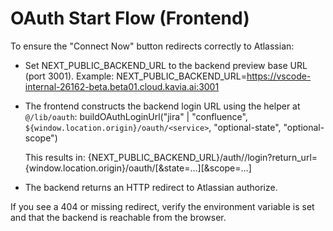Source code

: # OAuth Start Flow (Frontend)

To ensure the "Connect Now" button redirects correctly to Atlassian:

- Set NEXT_PUBLIC_BACKEND_URL to the backend preview base URL (port 3001). Example:
  NEXT_PUBLIC_BACKEND_URL=https://vscode-internal-26162-beta.beta01.cloud.kavia.ai:3001

- The frontend constructs the backend login URL using the helper at `@/lib/oauth`:
  buildOAuthLoginUrl("jira" | "confluence", `${window.location.origin}/oauth/<service>`, "optional-state", "optional-scope")

  This results in:
  {NEXT_PUBLIC_BACKEND_URL}/auth/<service>/login?return_url={window.location.origin}/oauth/<service>[&state=...][&scope=...]

- The backend returns an HTTP redirect to Atlassian authorize.

If you see a 404 or missing redirect, verify the environment variable is set and that the backend is reachable from the browser.
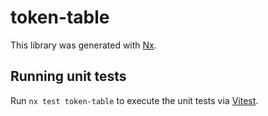 # token-table

This library was generated with [Nx](https://nx.dev).

## Running unit tests

Run `nx test token-table` to execute the unit tests via [Vitest](https://vitest.dev/).
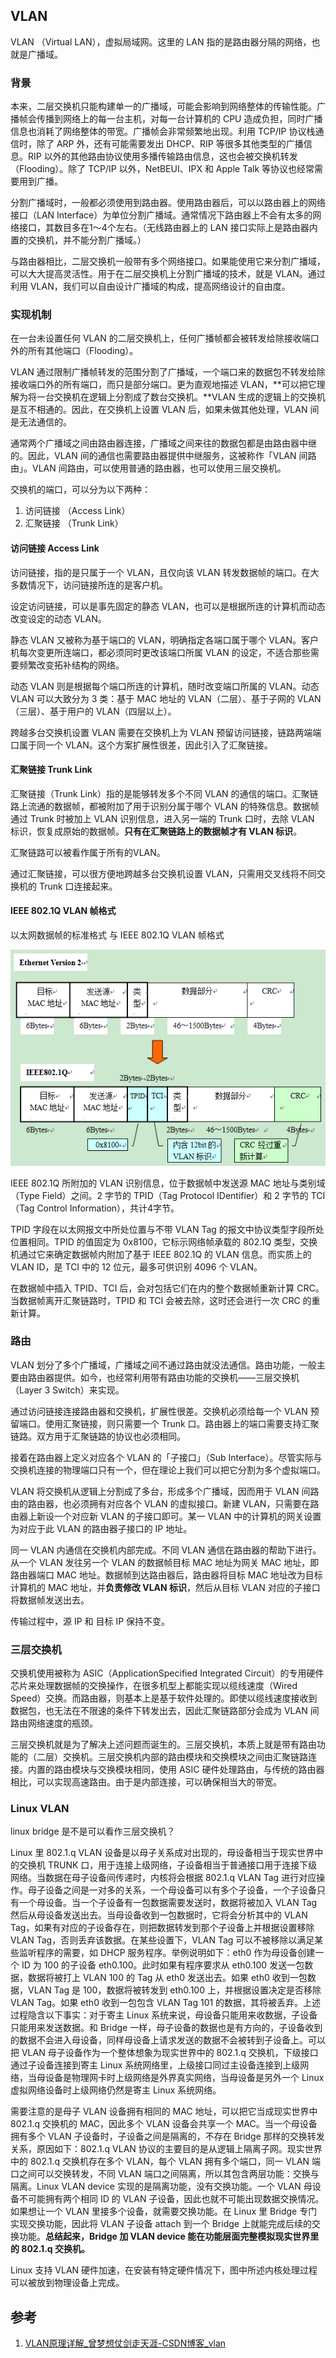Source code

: ## VLAN
VLAN （Virtual LAN），虚拟局域网。这里的 LAN 指的是路由器分隔的网络，也就是广播域。

### 背景
本来，二层交换机只能构建单一的广播域，可能会影响到网络整体的传输性能。广播帧会传播到网络上的每一台主机，对每一台计算机的 CPU 造成负担，同时广播信息也消耗了网络整体的带宽。广播帧会非常频繁地出现。利用 TCP/IP 协议栈通信时，除了 ARP 外，还有可能需要发出 DHCP、RIP 等很多其他类型的广播信息。RIP 以外的其他路由协议使用多播传输路由信息，这也会被交换机转发（Flooding）。除了 TCP/IP 以外，NetBEUI、IPX 和 Apple Talk 等协议也经常需要用到广播。

分割广播域时，一般都必须使用到路由器。使用路由器后，可以以路由器上的网络接口（LAN Interface）为单位分割广播域。通常情况下路由器上不会有太多的网络接口，其数目多在1～4个左右。（无线路由器上的 LAN 接口实际上是路由器内置的交换机，并不能分割广播域。）

与路由器相比，二层交换机一般带有多个网络接口。如果能使用它来分割广播域，可以大大提高灵活性。用于在二层交换机上分割广播域的技术，就是 VLAN。通过利用 VLAN，我们可以自由设计广播域的构成，提高网络设计的自由度。


### 实现机制
在一台未设置任何 VLAN 的二层交换机上，任何广播帧都会被转发给除接收端口外的所有其他端口（Flooding）。

VLAN 通过限制广播帧转发的范围分割了广播域，一个端口来的数据包不转发给除接收端口外的所有端口，而只是部分端口。更为直观地描述 VLAN，**可以把它理解为将一台交换机在逻辑上分割成了数台交换机。**VLAN 生成的逻辑上的交换机是互不相通的。因此，在交换机上设置 VLAN 后，如果未做其他处理，VLAN 间是无法通信的。

通常两个广播域之间由路由器连接，广播域之间来往的数据包都是由路由器中继的。因此，VLAN 间的通信也需要路由器提供中继服务，这被称作「VLAN 间路由」。VLAN 间路由，可以使用普通的路由器，也可以使用三层交换机。

交换机的端口，可以分为以下两种：
1. 访问链接 （Access Link）
2. 汇聚链接 （Trunk Link）


#### 访问链接 Access Link
访问链接，指的是只属于一个 VLAN，且仅向该 VLAN 转发数据帧的端口。在大多数情况下，访问链接所连的是客户机。

设定访问链接，可以是事先固定的静态 VLAN，也可以是根据所连的计算机而动态改变设定的动态 VLAN。

静态 VLAN 又被称为基于端口的 VLAN，明确指定各端口属于哪个 VLAN。客户机每次变更所连端口，都必须同时更改该端口所属 VLAN 的设定，不适合那些需要频繁改变拓补结构的网络。

动态 VLAN 则是根据每个端口所连的计算机，随时改变端口所属的 VLAN。动态 VLAN 可以大致分为 3 类：基于 MAC 地址的 VLAN（二层）、基于子网的 VLAN（三层）、基于用户的 VLAN（四层以上）。

跨越多台交换机设置 VLAN 需要在交换机上为 VLAN 预留访问链接，链路两端端口属于同一个 VLAN。这个方案扩展性很差，因此引入了汇聚链接。


#### 汇聚链接 Trunk Link
汇聚链接（Trunk Link）指的是能够转发多个不同 VLAN 的通信的端口。汇聚链路上流通的数据帧，都被附加了用于识别分属于哪个 VLAN 的特殊信息。数据帧通过 Trunk 时被加上 VLAN 识别信息，进入另一端的 Trunk 口时，去除 VLAN 标识，恢复成原始的数据帧。**只有在汇聚链路上的数据帧才有 VLAN 标识**。

汇聚链路可以被看作属于所有的VLAN。

通过汇聚链接，可以很方便地跨越多台交换机设置 VLAN，只需用交叉线将不同交换机的 Trunk 口连接起来。


#### IEEE 802.1Q VLAN 帧格式
以太网数据帧的标准格式 与 IEEE 802.1Q VLAN 帧格式

![](Pics/2021-09-22-15-24-18.png)

IEEE 802.1Q 所附加的 VLAN 识别信息，位于数据帧中发送源 MAC 地址与类别域（Type Field）之间。2 字节的 TPID（Tag Protocol IDentifier）和 2 字节的 TCI（Tag Control Information），共计4字节。

TPID 字段在以太网报文中所处位置与不带 VLAN Tag 的报文中协议类型字段所处位置相同。TPID 的值固定为 0x8100，它标示网络帧承载的 802.1Q 类型，交换机通过它来确定数据帧内附加了基于 IEEE 802.1Q 的 VLAN 信息。而实质上的 VLAN ID，是 TCI 中的 12 位元，最多可供识别 4096 个 VLAN。

在数据帧中插入 TPID、TCI 后，会对包括它们在内的整个数据帧重新计算 CRC。当数据帧离开汇聚链路时，TPID 和 TCI 会被去除，这时还会进行一次 CRC 的重新计算。



### 路由
VLAN 划分了多个广播域，广播域之间不通过路由就没法通信。路由功能，一般主要由路由器提供。如今，也经常利用带有路由功能的交换机——三层交换机（Layer 3 Switch）来实现。

通过访问链接连接路由器和交换机，扩展性很差。交换机必须给每一个 VLAN 预留端口。使用汇聚链接，则只需要一个 Trunk 口。路由器上的端口需要支持汇聚链路。双方用于汇聚链路的协议也必须相同。

接着在路由器上定义对应各个 VLAN 的「子接口」（Sub Interface）。尽管实际与交换机连接的物理端口只有一个，但在理论上我们可以把它分割为多个虚拟端口。

VLAN 将交换机从逻辑上分割成了多台，形成多个广播域，因而用于 VLAN 间路由的路由器，也必须拥有对应各个 VLAN 的虚拟接口。新建 VLAN，只需要在路由器上新设一个对应新 VLAN 的子接口即可。某一 VLAN 中的计算机的网关设置为对应于此 VLAN 的路由器子接口的 IP 地址。

同一 VLAN 内通信在交换机内部完成。不同 VLAN 通信在路由器的帮助下进行。从一个 VLAN 发往另一个 VLAN 的数据帧目标 MAC 地址为网关 MAC 地址，即路由器端口 MAC 地址。数据帧到达路由器后，路由器将目标 MAC 地址改为目标计算机的 MAC 地址，并**负责修改 VLAN 标识**，然后从目标 VLAN 对应的子接口将数据帧发送出去。

传输过程中，源 IP 和 目标 IP 保持不变。


### 三层交换机
交换机使用被称为 ASIC（ApplicationSpecified Integrated Circuit）的专用硬件芯片来处理数据帧的交换操作，在很多机型上都能实现以缆线速度（Wired Speed）交换。而路由器，则基本上是基于软件处理的。即使以缆线速度接收到数据包，也无法在不限速的条件下转发出去，因此汇聚链路部分会成为 VLAN 间路由网络速度的瓶颈。

三层交换机就是为了解决上述问题而诞生的。三层交换机，本质上就是带有路由功能的（二层）交换机。三层交换机内部的路由模块和交换模块之间由汇聚链路连接。内置的路由模块与交换模块相同，使用 ASIC 硬件处理路由，与传统的路由器相比，可以实现高速路由。由于是内部连接，可以确保相当大的带宽。





### Linux VLAN
linux bridge 是不是可以看作三层交换机？

Linux 里 802.1.q VLAN 设备是以母子关系成对出现的，母设备相当于现实世界中的交换机 TRUNK 口，用于连接上级网络，子设备相当于普通接口用于连接下级网络。当数据在母子设备间传递时，内核将会根据 802.1.q VLAN Tag 进行对应操作。母子设备之间是一对多的关系，一个母设备可以有多个子设备，一个子设备只有一个母设备。当一个子设备有一包数据需要发送时，数据将被加入 VLAN Tag 然后从母设备发送出去。当母设备收到一包数据时，它将会分析其中的 VLAN Tag，如果有对应的子设备存在，则把数据转发到那个子设备上并根据设置移除 VLAN Tag，否则丢弃该数据。在某些设置下，VLAN Tag 可以不被移除以满足某些监听程序的需要，如 DHCP 服务程序。举例说明如下：eth0 作为母设备创建一个 ID 为 100 的子设备 eth0.100。此时如果有程序要求从 eth0.100 发送一包数据，数据将被打上 VLAN 100 的 Tag 从 eth0 发送出去。如果 eth0 收到一包数据，VLAN Tag 是 100，数据将被转发到 eth0.100 上，并根据设置决定是否移除 VLAN Tag。如果 eth0 收到一包包含 VLAN Tag 101 的数据，其将被丢弃。上述过程隐含以下事实：对于寄主 Linux 系统来说，母设备只能用来收数据，子设备只能用来发送数据。和 Bridge 一样，母子设备的数据也是有方向的，子设备收到的数据不会进入母设备，同样母设备上请求发送的数据不会被转到子设备上。可以把 VLAN 母子设备作为一个整体想象为现实世界中的 802.1.q 交换机，下级接口通过子设备连接到寄主 Linux 系统网络里，上级接口同过主设备连接到上级网络，当母设备是物理网卡时上级网络是外界真实网络，当母设备是另外一个 Linux 虚拟网络设备时上级网络仍然是寄主 Linux 系统网络。

需要注意的是母子 VLAN 设备拥有相同的 MAC 地址，可以把它当成现实世界中 802.1.q 交换机的 MAC，因此多个 VLAN 设备会共享一个 MAC。当一个母设备拥有多个 VLAN 子设备时，子设备之间是隔离的，不存在 Bridge 那样的交换转发关系，原因如下：802.1.q VLAN 协议的主要目的是从逻辑上隔离子网。现实世界中的 802.1.q 交换机存在多个 VLAN，每个 VLAN 拥有多个端口，同一 VLAN 端口之间可以交换转发，不同 VLAN 端口之间隔离，所以其包含两层功能：交换与隔离。Linux VLAN device 实现的是隔离功能，没有交换功能。一个 VLAN 母设备不可能拥有两个相同 ID 的 VLAN 子设备，因此也就不可能出现数据交换情况。如果想让一个 VLAN 里接多个设备，就需要交换功能。在 Linux 里 Bridge 专门实现交换功能，因此将 VLAN 子设备 attach 到一个 Bridge 上就能完成后续的交换功能。**总结起来，Bridge 加 VLAN device 能在功能层面完整模拟现实世界里的 802.1.q 交换机。**

Linux 支持 VLAN 硬件加速，在安装有特定硬件情况下，图中所述内核处理过程可以被放到物理设备上完成。


## 参考
1. [VLAN原理详解_曾梦想仗剑走天涯-CSDN博客_vlan](https://blog.csdn.net/phunxm/article/details/9498829)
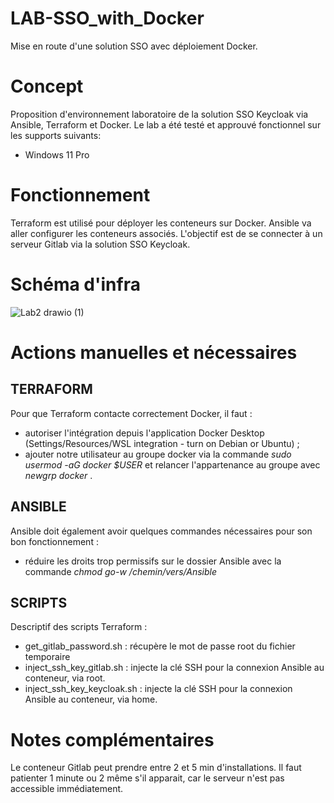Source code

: # LAB-SSO_with_Docker
Mise en route d'une solution SSO avec déploiement Docker.


# Concept 
Proposition d'environnement laboratoire de la solution SSO Keycloak via Ansible, Terraform et Docker. 
Le lab a été testé et approuvé fonctionnel sur les supports suivants: 
- Windows 11 Pro


# Fonctionnement 
Terraform est utilisé pour déployer les conteneurs sur Docker. 
Ansible va aller configurer les conteneurs associés. 
L'objectif est de se connecter à un serveur Gitlab via la solution SSO Keycloak.


# Schéma d'infra 
![Lab2 drawio (1)](https://github.com/user-attachments/assets/0b3462cc-ae3c-47bd-b9ed-7d0a1b3a2f3a)


# Actions manuelles et nécessaires 
## TERRAFORM
Pour que Terraform contacte correctement Docker, il faut :
- autoriser l'intégration depuis l'application Docker Desktop (Settings/Resources/WSL integration - turn on Debian or Ubuntu) ;
- ajouter notre utilisateur au groupe docker via la commande _sudo usermod -aG docker $USER_ et relancer l'appartenance au groupe avec _newgrp docker_ .

## ANSIBLE
Ansible doit également avoir quelques commandes nécessaires pour son bon fonctionnement : 
- réduire les droits trop permissifs sur le dossier Ansible avec la commande _chmod go-w /chemin/vers/Ansible_

## SCRIPTS 
Descriptif des scripts Terraform :
- get_gitlab_password.sh : récupère le mot de passe root du fichier temporaire
- inject_ssh_key_gitlab.sh : injecte la clé SSH pour la connexion Ansible au conteneur, via root.
- inject_ssh_key_keycloak.sh : injecte la clé SSH pour la connexion Ansible au conteneur, via home.


# Notes complémentaires
Le conteneur Gitlab peut prendre entre 2 et 5 min d'installations. Il faut patienter 1 minute ou 2 même s'il apparait, car le serveur n'est pas accessible immédiatement.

# Description of the task:
All lines of the records containing "scope" should be shown.

# Response:
  buildOAuthLoginUrl("jira" | "confluence", `${window.location.origin}/oauth/<service>`, "optional-state", "optional-scope")
  {NEXT_PUBLIC_BACKEND_URL}/auth/<service>/login?return_url={window.location.origin}/oauth/<service>[&state=...][&scope=...]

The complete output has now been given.